Les imams devront-ils signer la charte des principes de l’islam pour avoir le droit à une homologation du CNI ?

Si ces imams sont membres d’une fédération signataire, la fédération aura souscrit cet engagement en leur nom. Par contre, s’ils sont des imams indépendants, ils devront signer cette charte.

Certains avançaient les difficultés de signer une charte qui mentionne la condamnation de l’homophobie sans plus de précisions. Cela implique-t-il, outre la condamnation de violence, celle de la condamnation morale religieuse de la pratique de l’homosexualité ?

Non. La condamnation religieuse de l’homosexualité que l’on retrouve dans le Coran n’en fait pas partie.
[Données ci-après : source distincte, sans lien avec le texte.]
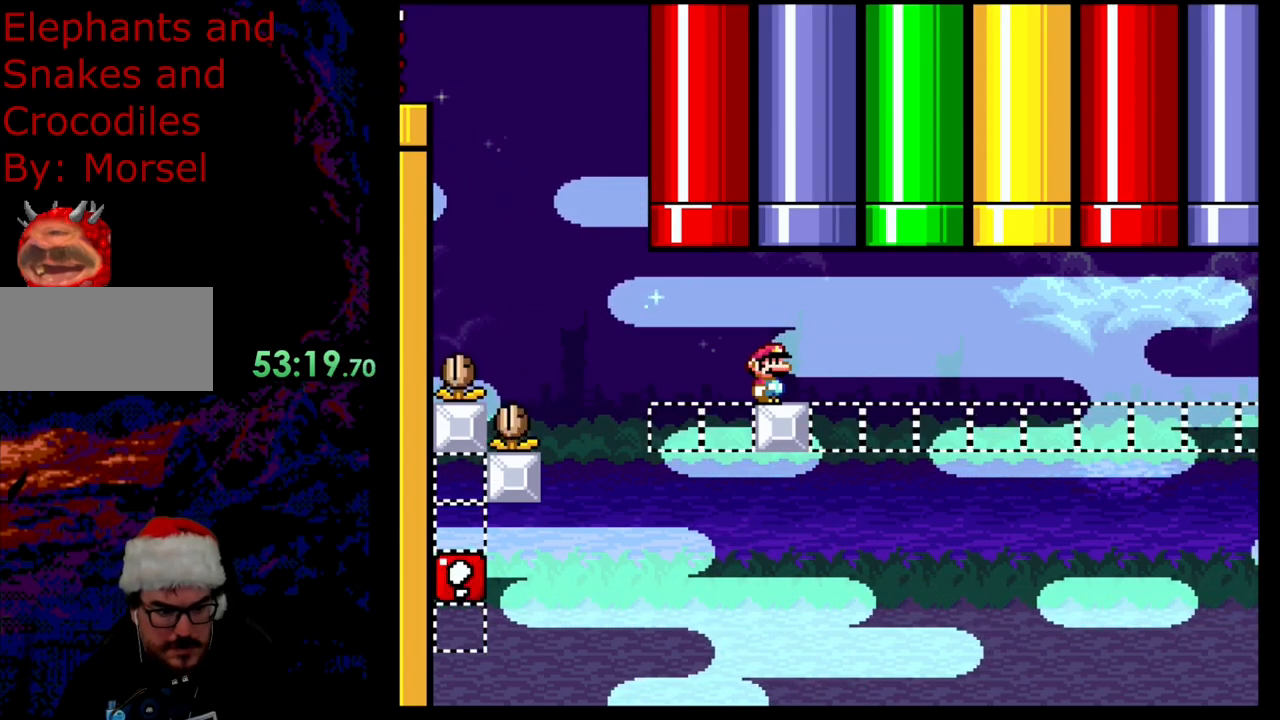
{"buttons": ["A", "X", "DPAD_RIGHT"], "events": [[67, "DPAD_RIGHT", "down"], [233, "A", "down"]]}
Il ne s’agit pas de viser tel ou tel individu, mais d’une condamnation de principe. D’ailleurs, certains individus ne choisissent pas de devenir homosexuels. Il faut donc associer à la condamnation morale, en tant que telle, une tolérance concernant le choix des individus.
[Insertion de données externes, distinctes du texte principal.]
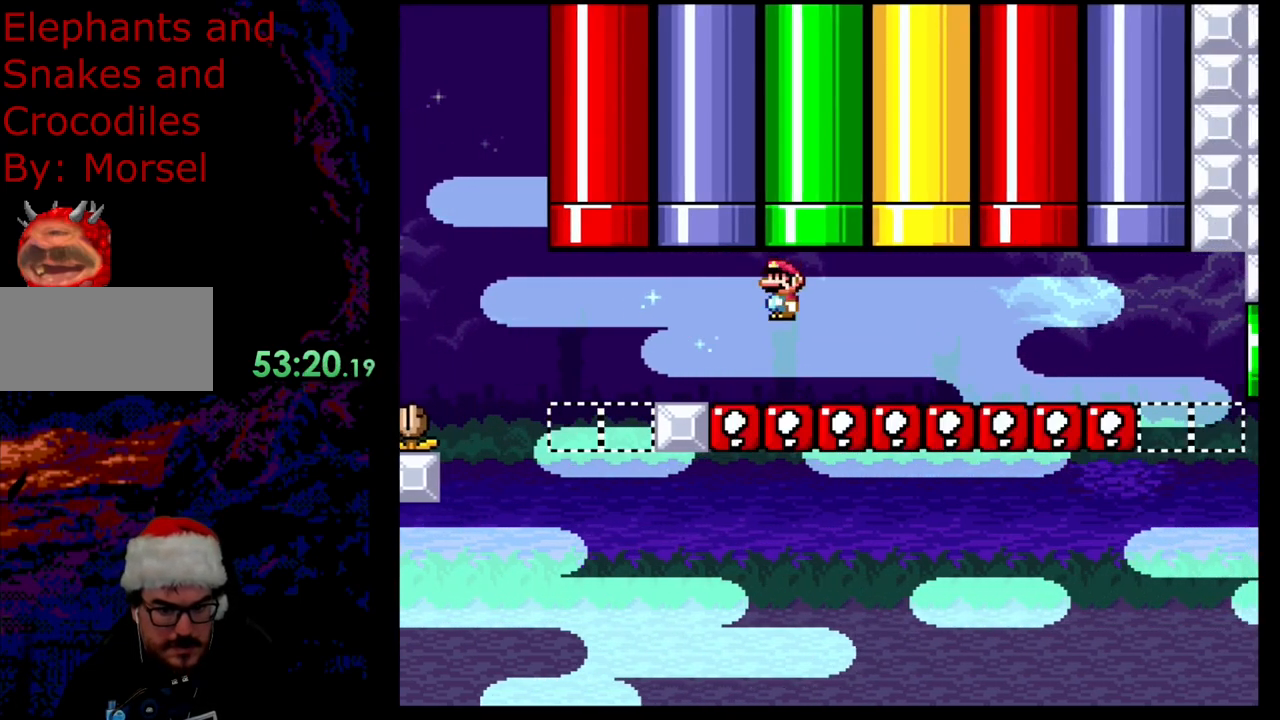
{"buttons": ["A", "X", "DPAD_RIGHT"], "events": [[217, "A", "up"], [383, "A", "down"]]}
Les imams non homologués par le CNI auront-ils encore le droit d’officier dans leurs mosquées ?

Nous sommes dans un pays de droit. La loi de 1905 sur la laïcité s’impose y compris à l’Etat qui ne doit pas s’ingérer dans les affaires internes des mosquées. Mais pour les associations de loi 1901 qui sont sous la tutelle des préfectures, si l’imam, outre son incompétence, ne préserve pas les âmes de ses fidèles et prône un discours de haine ou de rupture avec la société française, alors la préfecture pourra interpeller l’association en réclamant un imam compétent ou la menace de fermeture de la mosquée. Le Conseil national des imams pourra, par exemple, intervenir et proposer à l’association un autre imam, compétent. L’islam est compatible avec les valeurs républicaines. Nous ne devons pas avoir de problème avec cela.